» **Job item**
Count the lines in the items below that contain the string "than", matching case exactly. Reply with the number alone.

» **Data extracts**
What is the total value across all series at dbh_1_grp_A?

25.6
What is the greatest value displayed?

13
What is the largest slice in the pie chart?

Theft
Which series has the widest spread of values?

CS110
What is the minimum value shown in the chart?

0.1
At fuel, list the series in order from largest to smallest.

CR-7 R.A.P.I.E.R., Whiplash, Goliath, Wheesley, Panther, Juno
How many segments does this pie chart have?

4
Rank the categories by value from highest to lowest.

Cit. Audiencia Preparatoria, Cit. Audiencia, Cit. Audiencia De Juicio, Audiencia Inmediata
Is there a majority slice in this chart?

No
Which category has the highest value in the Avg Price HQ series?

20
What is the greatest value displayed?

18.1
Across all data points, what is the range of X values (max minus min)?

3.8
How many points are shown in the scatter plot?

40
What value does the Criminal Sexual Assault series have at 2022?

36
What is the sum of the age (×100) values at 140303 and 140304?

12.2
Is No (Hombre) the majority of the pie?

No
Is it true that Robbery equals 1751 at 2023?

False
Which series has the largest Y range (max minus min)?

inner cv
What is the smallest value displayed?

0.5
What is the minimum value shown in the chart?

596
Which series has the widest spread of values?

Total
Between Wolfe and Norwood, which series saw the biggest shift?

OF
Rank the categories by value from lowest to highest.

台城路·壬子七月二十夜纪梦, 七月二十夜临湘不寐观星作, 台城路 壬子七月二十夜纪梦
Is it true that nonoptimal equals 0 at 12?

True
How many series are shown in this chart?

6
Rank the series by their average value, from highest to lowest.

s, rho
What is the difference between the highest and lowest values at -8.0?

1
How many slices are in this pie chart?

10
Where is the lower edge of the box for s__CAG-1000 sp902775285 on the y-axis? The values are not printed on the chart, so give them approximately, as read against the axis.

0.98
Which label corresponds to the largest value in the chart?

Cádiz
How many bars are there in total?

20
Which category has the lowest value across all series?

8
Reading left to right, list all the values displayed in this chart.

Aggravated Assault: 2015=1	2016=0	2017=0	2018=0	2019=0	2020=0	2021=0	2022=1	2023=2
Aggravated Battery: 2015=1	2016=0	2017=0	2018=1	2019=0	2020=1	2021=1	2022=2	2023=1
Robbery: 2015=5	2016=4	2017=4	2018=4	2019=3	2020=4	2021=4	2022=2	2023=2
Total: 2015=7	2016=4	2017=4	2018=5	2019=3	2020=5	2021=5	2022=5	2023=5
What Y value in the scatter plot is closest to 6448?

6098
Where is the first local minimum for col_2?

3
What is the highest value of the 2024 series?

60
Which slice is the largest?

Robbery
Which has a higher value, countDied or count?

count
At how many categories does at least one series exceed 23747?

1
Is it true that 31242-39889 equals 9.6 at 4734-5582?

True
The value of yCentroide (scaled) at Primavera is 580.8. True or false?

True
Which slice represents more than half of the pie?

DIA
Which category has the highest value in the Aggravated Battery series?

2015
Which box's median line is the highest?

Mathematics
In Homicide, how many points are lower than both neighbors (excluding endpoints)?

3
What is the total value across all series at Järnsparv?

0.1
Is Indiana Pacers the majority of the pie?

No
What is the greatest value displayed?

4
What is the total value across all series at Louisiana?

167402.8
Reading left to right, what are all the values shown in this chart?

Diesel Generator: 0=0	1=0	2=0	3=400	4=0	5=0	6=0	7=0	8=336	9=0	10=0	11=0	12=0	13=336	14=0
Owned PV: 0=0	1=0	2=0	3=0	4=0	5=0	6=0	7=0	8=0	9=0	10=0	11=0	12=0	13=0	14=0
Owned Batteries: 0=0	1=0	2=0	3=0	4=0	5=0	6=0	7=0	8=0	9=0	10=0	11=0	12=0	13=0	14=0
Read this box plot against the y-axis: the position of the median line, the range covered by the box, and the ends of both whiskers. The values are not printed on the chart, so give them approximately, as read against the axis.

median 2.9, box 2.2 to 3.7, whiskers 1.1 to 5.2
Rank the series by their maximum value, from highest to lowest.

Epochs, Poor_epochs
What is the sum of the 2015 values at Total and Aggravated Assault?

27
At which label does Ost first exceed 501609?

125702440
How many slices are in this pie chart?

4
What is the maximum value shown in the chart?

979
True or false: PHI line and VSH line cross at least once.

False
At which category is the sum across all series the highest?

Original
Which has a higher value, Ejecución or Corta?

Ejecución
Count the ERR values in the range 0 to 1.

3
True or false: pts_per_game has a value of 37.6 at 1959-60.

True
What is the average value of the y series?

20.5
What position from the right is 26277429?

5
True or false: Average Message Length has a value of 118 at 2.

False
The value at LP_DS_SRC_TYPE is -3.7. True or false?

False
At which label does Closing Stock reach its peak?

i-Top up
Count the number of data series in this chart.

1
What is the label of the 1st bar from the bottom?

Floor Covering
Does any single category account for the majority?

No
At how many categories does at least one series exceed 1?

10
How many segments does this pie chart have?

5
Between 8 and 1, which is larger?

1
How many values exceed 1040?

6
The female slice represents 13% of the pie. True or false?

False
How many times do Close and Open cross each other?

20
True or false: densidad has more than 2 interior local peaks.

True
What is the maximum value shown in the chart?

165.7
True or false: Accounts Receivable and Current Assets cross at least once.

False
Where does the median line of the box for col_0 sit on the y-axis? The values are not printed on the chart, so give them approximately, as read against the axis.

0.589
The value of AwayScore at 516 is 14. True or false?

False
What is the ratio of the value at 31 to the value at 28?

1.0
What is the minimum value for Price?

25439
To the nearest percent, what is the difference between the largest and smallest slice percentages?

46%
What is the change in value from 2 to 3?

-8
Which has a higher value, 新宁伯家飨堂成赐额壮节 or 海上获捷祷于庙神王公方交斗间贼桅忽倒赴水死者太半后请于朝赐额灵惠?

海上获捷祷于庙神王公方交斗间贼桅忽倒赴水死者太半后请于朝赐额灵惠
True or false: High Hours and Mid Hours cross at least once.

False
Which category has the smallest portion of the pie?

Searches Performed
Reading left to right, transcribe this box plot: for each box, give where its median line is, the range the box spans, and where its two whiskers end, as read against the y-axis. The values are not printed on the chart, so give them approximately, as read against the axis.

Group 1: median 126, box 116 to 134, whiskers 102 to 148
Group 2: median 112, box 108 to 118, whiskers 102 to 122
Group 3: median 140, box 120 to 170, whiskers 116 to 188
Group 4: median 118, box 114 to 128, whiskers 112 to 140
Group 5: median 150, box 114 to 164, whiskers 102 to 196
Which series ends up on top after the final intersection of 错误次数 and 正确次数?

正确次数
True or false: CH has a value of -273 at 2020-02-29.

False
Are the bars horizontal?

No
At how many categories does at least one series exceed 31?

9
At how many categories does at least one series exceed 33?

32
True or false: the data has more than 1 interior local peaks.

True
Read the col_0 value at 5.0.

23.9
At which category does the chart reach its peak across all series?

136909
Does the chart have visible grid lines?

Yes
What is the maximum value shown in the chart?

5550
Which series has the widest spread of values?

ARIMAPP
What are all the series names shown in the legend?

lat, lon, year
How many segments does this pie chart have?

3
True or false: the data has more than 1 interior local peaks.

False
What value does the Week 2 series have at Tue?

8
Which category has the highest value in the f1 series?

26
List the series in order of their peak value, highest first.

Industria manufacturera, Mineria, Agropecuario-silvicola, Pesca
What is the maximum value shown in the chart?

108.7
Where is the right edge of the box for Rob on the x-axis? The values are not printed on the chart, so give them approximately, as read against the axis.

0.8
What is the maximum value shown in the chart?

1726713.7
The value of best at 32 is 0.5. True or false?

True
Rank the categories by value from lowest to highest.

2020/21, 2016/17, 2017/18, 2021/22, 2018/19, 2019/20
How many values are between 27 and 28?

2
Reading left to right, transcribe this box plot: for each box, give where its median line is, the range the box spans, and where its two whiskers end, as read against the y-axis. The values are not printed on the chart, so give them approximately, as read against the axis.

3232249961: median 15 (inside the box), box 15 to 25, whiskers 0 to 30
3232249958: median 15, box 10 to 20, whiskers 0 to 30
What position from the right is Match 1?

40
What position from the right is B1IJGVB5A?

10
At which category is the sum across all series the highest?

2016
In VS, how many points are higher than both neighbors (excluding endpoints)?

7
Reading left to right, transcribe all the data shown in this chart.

» **Response for this exercise**
6